Hari yang membahagiakan ini ujarnya juga harus disyukuri oleh ummat islam yang telah tunai berpuasa, karena tak semua yang mengaku muslim mau dan mampu melakukan kewajiban ini.

“Banyak yang sehat dan kekar, tapi tak mampu berpuasa. Sedangkan banyak yang punya fisik lemah dan sakit-sakitan mampu berpuasa. Kemampuan ini merupakan anugerah dari Allah yang telah memberi kekuatan lahir dan batin pada kita. Ini pertanda kita siap untuk melaksanakan kewajiban dari Allah dan menjauhi larangan-Nya,” lanjutnya.
Ia juga mengajak jamaah yang hadir untuk berintrospeksi pada detik-detik terakhir Rasululah SAW menuju ajal sebagai bahan pertimbangan untuk pedoman masa kini dan masa yang akan datang.
“Ketika menjemput ajal, Rasulullah di masa kritisnya masih sempat memikirkan ummatnya. Rasulullah berkata Ummati, Ummati, Ummati, Umatku, Umatku, Umatku. Beliau sangat mencemaskan nasib ummatnya ketika beliau tak ada. Hal ini yang membuat Sayyidina Abu Bakar sedih ketika di haji wada mendengar bahwa islam telah sempurna, karena ujar beliau setiap kesempurnaan tanda akan datangnya kekurangan. Dan tanda sempurnanya islam artinya Rasulullah akan berpisah dengan para sahabat,” cerita Guru Hasanuddin.
Dan kecemasan Rasulullah pada ummatnya ujar putra Guru Ibad Martapura ini akhirnya menjadi kenyataan di Akhir Zaman ini.

“Rasullulah tidak takut kehilangan apapun ketika meninggal, tapi beliau khawatir pada ummatnya. Beliau cemas gara-gara kedudukan yang diperebutkan ummatnya dapat membuat tali silaturahmi terputus, melupakan tuhan, menggadaikan iman dan menjadikan hal haram menjadi halal dan sebaliknya serta menjadikan maksiat sebagai hal yang biasa. Begitu pula dengan perempuan dimasa sekarang yang merasa tak berdosa saat mereka melakukan kesalahan pada suaminya dan menyamakan haknya dengan suaminya,” ucapnya.
Rasulullah ujar Guru Hasanuddin sangat mencemaskan generasi ummat yang akan datang setelahnya.

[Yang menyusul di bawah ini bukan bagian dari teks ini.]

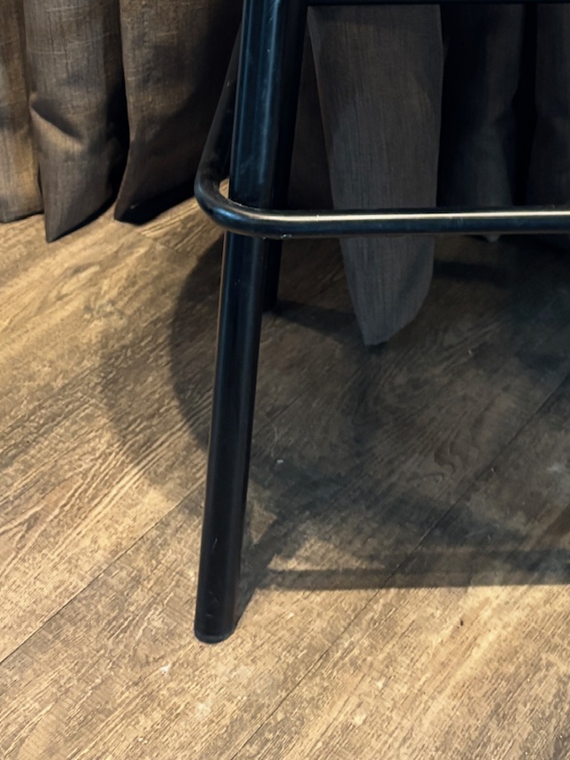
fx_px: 1362
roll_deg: -0.6
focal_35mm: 62
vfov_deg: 28.2
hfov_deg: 23.3
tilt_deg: -19.1
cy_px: -91
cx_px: 468
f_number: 1.6
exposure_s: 1/35
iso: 640
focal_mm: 5.96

“Banyak orang tua dimasa sekarang yang hanya sanggup melahirkan dan membesarkan anaknya saja, tapi tidak mampu untuk mendewasakan anaknya, malah sibuk dengan hal lain dan tidak tahu bagaimana pendidikan dan pengajaran agama dan akhlak. Anak bahkan lebih akrab dengan orang lain daripada orang tuanya yang hanya mementingkan jasmaninya saja, tidak perduli dengan rohaninya,” kritiknya.
Ia berharap agar kaum muslimin dapat terus membesarkan syiar agama usai lebaran ini, tak hanya di bulan ramadhan saja agar kejujuran, keikhlasan dan kasih sayang dalam amal dan akhlak tidak rusak oleh bujuk rayu setan dan perbuatan tidak jujur.